Brief 1: From the chess-engine post, set down the passage starting with "I have absolutely" and going on through "designed for 1K.".
Brief 2: In the chess-engine post, condense the paragraph that opens "I have absolutely no idea what you are rambling about" into a short bulleted list that keeps its main points.
Brief 3: In the chess-engine post, how many games were originally settled on?

Text:
I simply stopped at 10K.  my bit count instruction on the cray is a couple
of clock cycles.  On the PC it is about a hundred.  That is another factor
of 50.  Now we are at 500K.  I have no idea what problems they would encounter
that would match the problems I found in trying to do some things on a PC that
were trivial on the Cray.  IE my mobility was murder on the PC.  On the Cray,
it was basically "free" (qualitative mobility as I explained it to Vincent
a year ago).






> Besides, if you think that DB's algorithms
>are completely worthless if they aren't running on their fast hardware, why
>doesn't that apply to any other PC program? Are they all worthless because they
>don't search 200M NPS? Or because they can be run on slower PCs? Or because they
>will be run on faster PCs in the future? What you're saying is basically, "why
>have a chess program?" I'm surprised you haven't thought of any reasons by now.
>


I have absolutely no idea what you are rambling about.  A chess engine
designed to search on hardware that can do 1K nodes per second is a _far_
different chess engine than one designed to run on hardware that can search
1M nodes per second.  Yes the 1K program will be better at 1M.  But the 1M
program will be far worse at 1K than a program designed for 1K.

Which simply means that part of the design process factors in the speed of the
search.  Or at least good programs do.



>>When your data is flawed, you need more.  Crafty lost one game at a time
>>handicap.  Ed then played more games with crafty at the same time control,
>>but with rebel at that time limit also.  And the result was much different.
>>Which suggests that the first (and only) handicap game was a fluke, which
>>is certainly the most likely truth.
>
>Changing the experiment does not magically invalidate data. If you want to call
>all of your losses "flukes," fine.

One game is completely statistically invalid to predict _anything_.  Which is
why we originally settled on 10 games.

If you can draw conclusions from one game, feel free.  I can't.  I would
prefer 100 or 1000 to get some statistical significance.

Study material:

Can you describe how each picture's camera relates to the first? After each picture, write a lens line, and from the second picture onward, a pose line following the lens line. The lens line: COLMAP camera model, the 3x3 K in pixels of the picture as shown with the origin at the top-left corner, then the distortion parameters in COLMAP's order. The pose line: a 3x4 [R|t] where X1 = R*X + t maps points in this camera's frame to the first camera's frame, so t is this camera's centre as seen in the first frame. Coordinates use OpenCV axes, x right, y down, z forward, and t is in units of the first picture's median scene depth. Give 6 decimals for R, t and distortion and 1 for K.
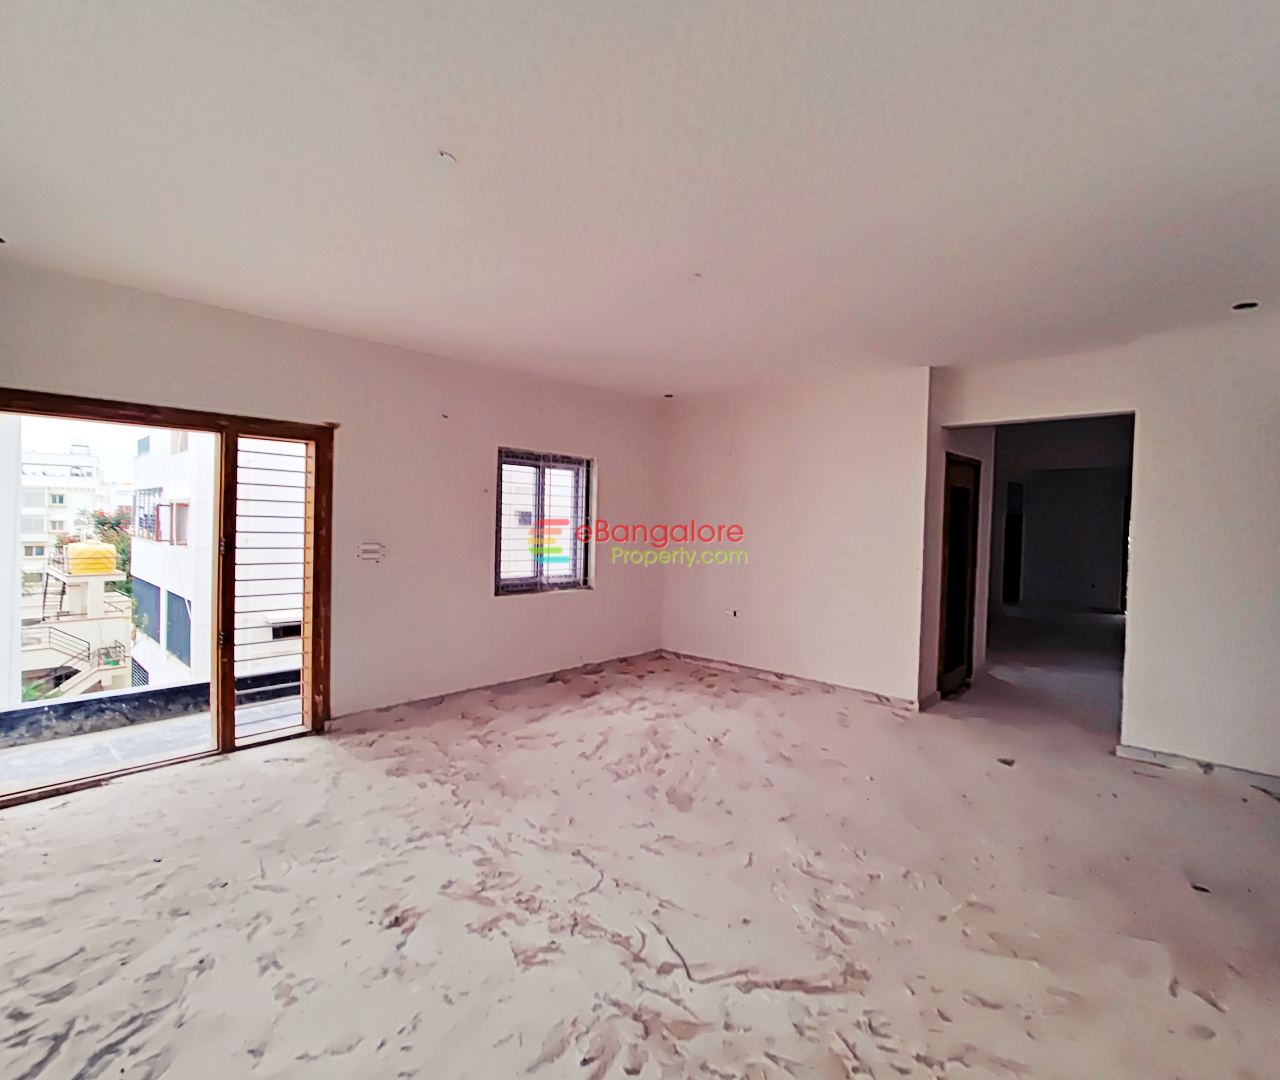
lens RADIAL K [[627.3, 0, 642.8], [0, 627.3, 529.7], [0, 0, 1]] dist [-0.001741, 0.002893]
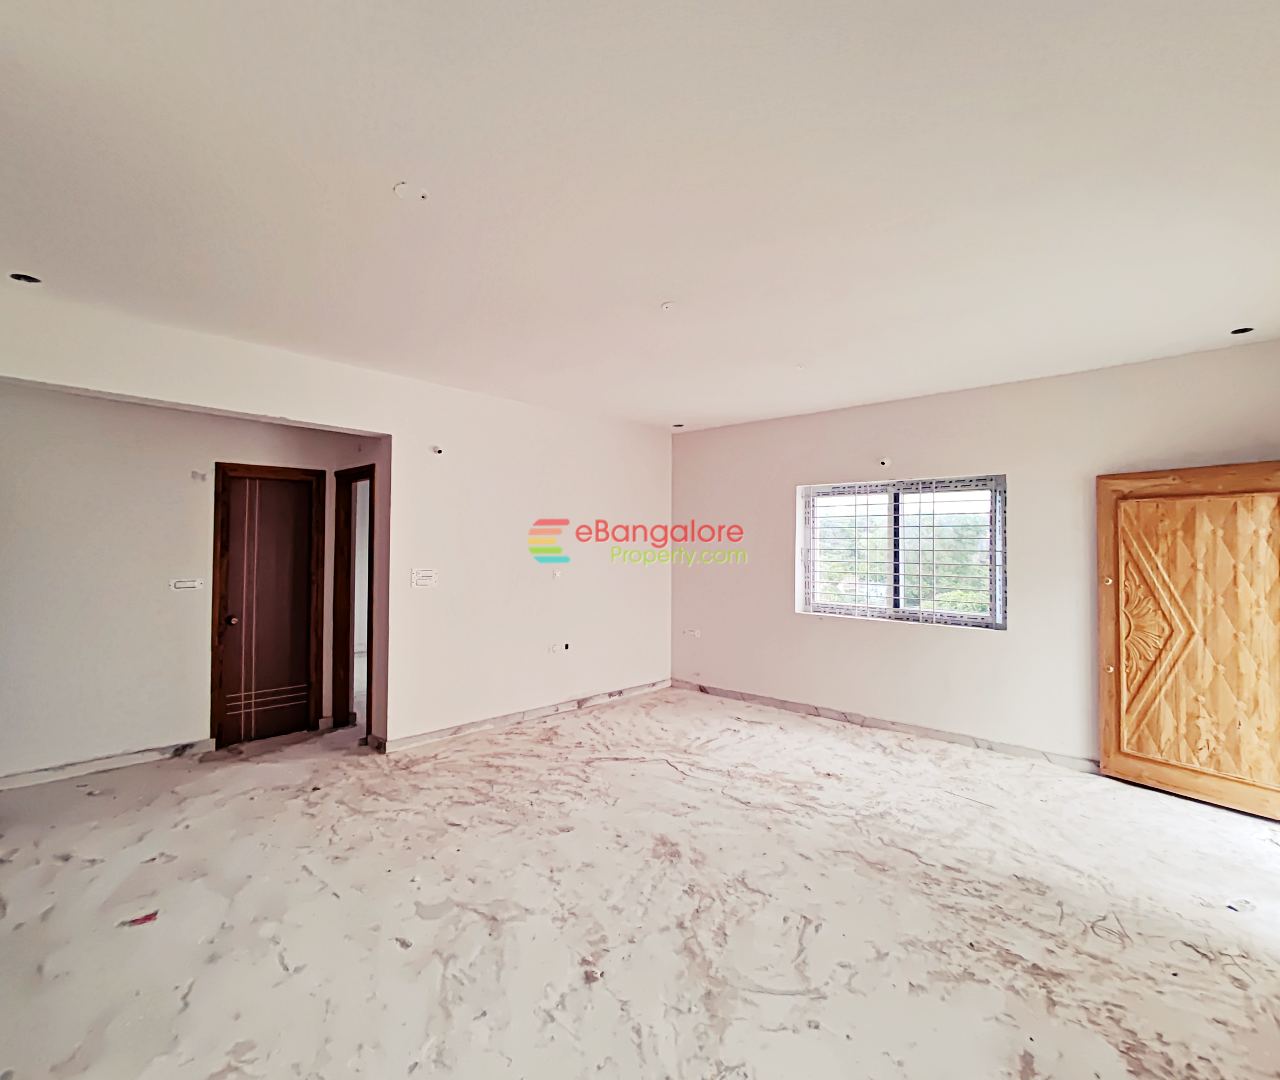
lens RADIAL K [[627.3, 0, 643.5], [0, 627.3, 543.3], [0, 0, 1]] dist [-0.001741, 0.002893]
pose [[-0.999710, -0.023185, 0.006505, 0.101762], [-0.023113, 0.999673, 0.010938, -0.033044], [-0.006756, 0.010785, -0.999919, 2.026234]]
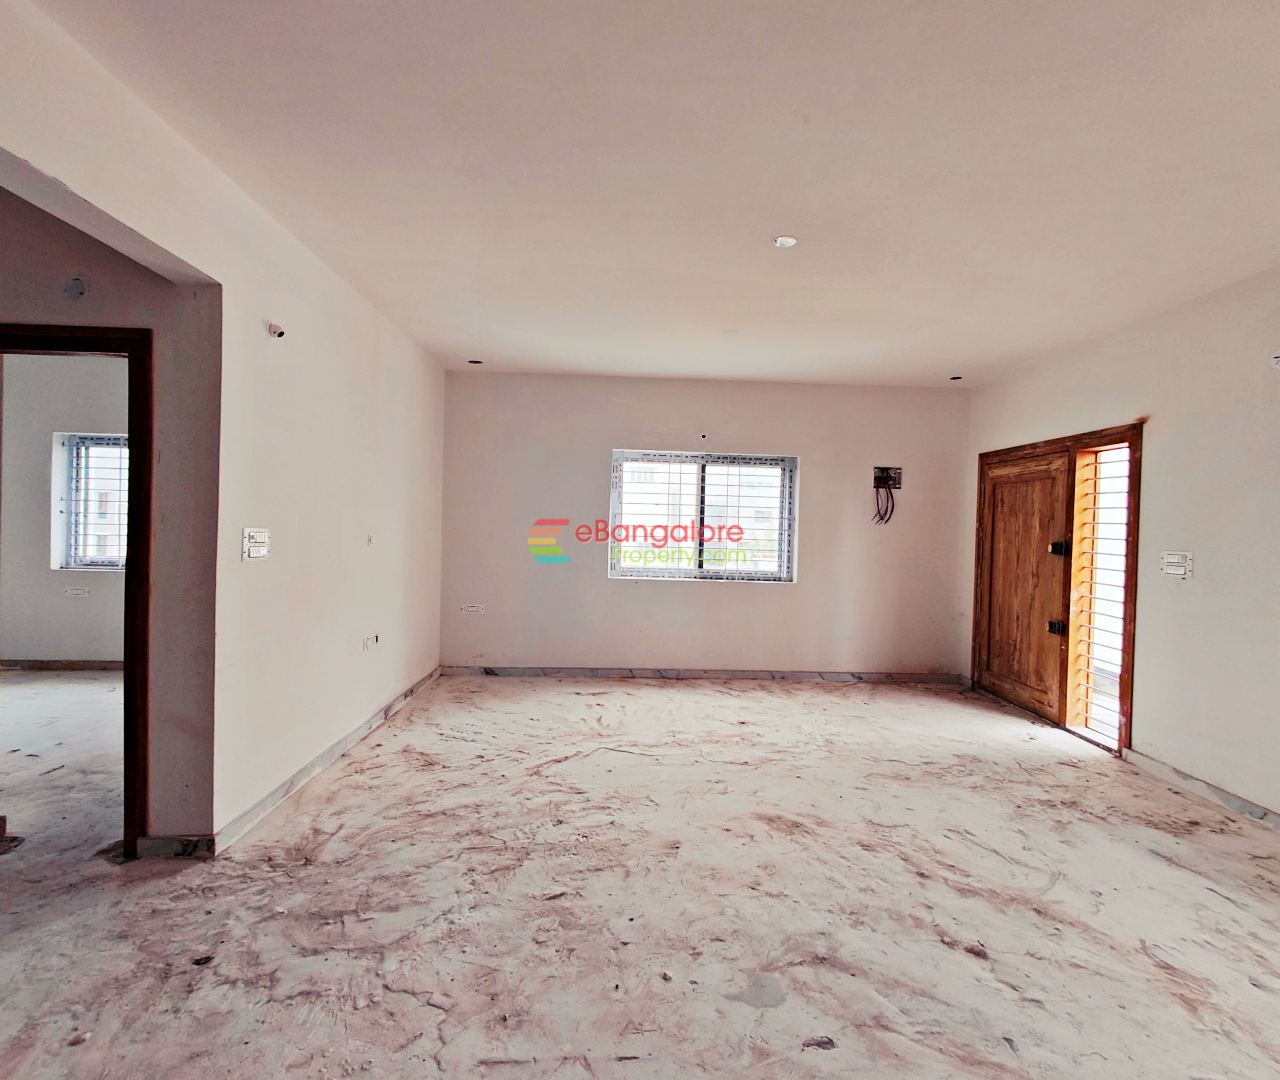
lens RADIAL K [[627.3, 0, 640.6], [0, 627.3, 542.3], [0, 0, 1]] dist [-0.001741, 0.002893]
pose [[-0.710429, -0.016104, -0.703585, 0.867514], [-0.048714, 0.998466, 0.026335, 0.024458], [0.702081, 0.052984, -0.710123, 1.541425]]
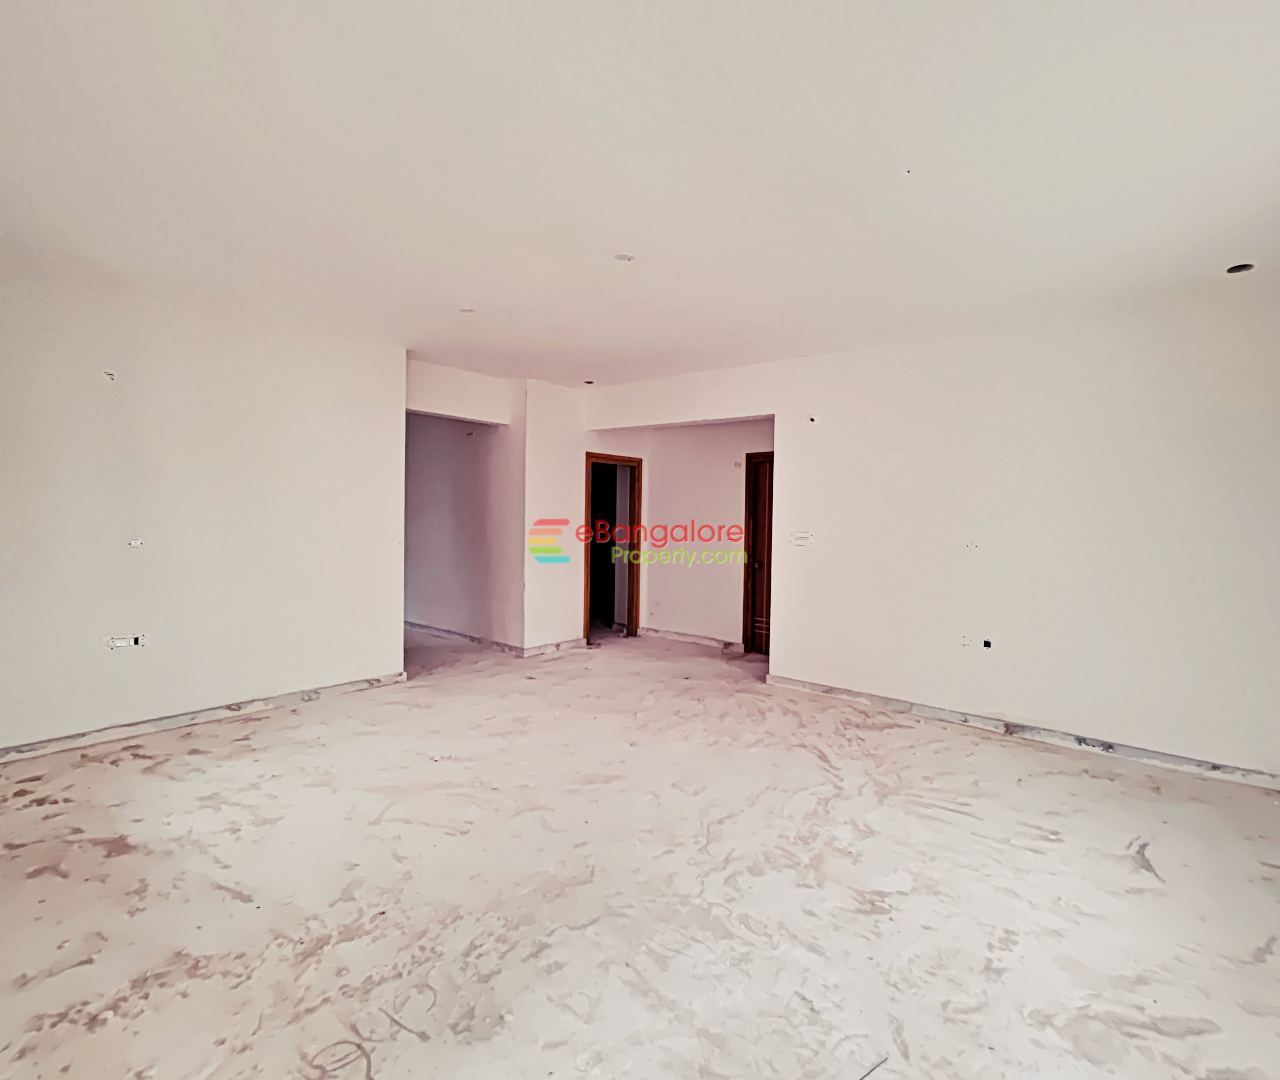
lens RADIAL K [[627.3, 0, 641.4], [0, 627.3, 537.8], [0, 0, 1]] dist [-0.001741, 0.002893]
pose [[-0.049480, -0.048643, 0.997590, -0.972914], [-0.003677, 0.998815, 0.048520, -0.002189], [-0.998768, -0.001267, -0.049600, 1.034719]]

---

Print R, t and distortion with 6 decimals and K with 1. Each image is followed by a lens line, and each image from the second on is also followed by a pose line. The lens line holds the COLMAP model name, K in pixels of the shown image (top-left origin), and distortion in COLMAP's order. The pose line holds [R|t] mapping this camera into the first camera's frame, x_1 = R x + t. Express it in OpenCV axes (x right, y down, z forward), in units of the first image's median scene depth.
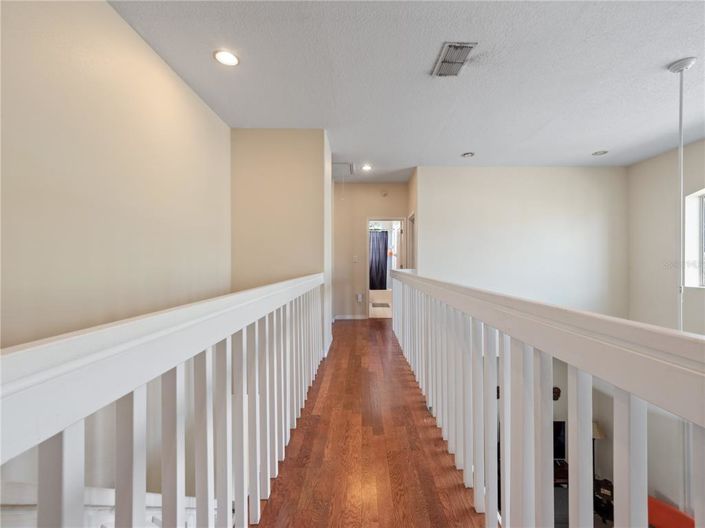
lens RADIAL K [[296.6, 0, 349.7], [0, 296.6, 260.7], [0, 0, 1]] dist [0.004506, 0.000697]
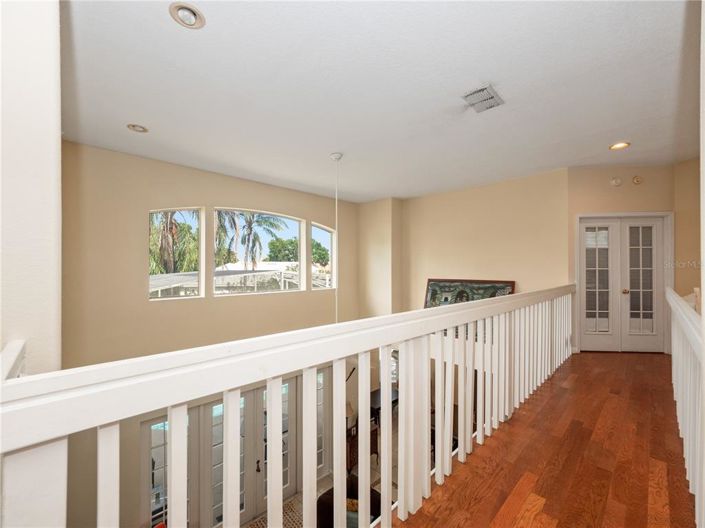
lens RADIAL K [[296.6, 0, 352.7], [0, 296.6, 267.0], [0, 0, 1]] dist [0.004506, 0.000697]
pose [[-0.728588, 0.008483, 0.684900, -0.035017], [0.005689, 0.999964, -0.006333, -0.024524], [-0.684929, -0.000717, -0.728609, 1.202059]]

Exercise result 1:
I have absolutely no idea what you are rambling about.  A chess engine
designed to search on hardware that can do 1K nodes per second is a _far_
different chess engine than one designed to run on hardware that can search
1M nodes per second.  Yes the 1K program will be better at 1M.  But the 1M
program will be far worse at 1K than a program designed for 1K.

Exercise result 2:
- A chess engine designed for hardware that searches 1K nodes per second is far different from one designed for hardware that searches 1M nodes per second.
- The 1K program will do better when run at 1M.
- The 1M program will be far worse at 1K than a program designed for 1K.

Exercise result 3: 10 games.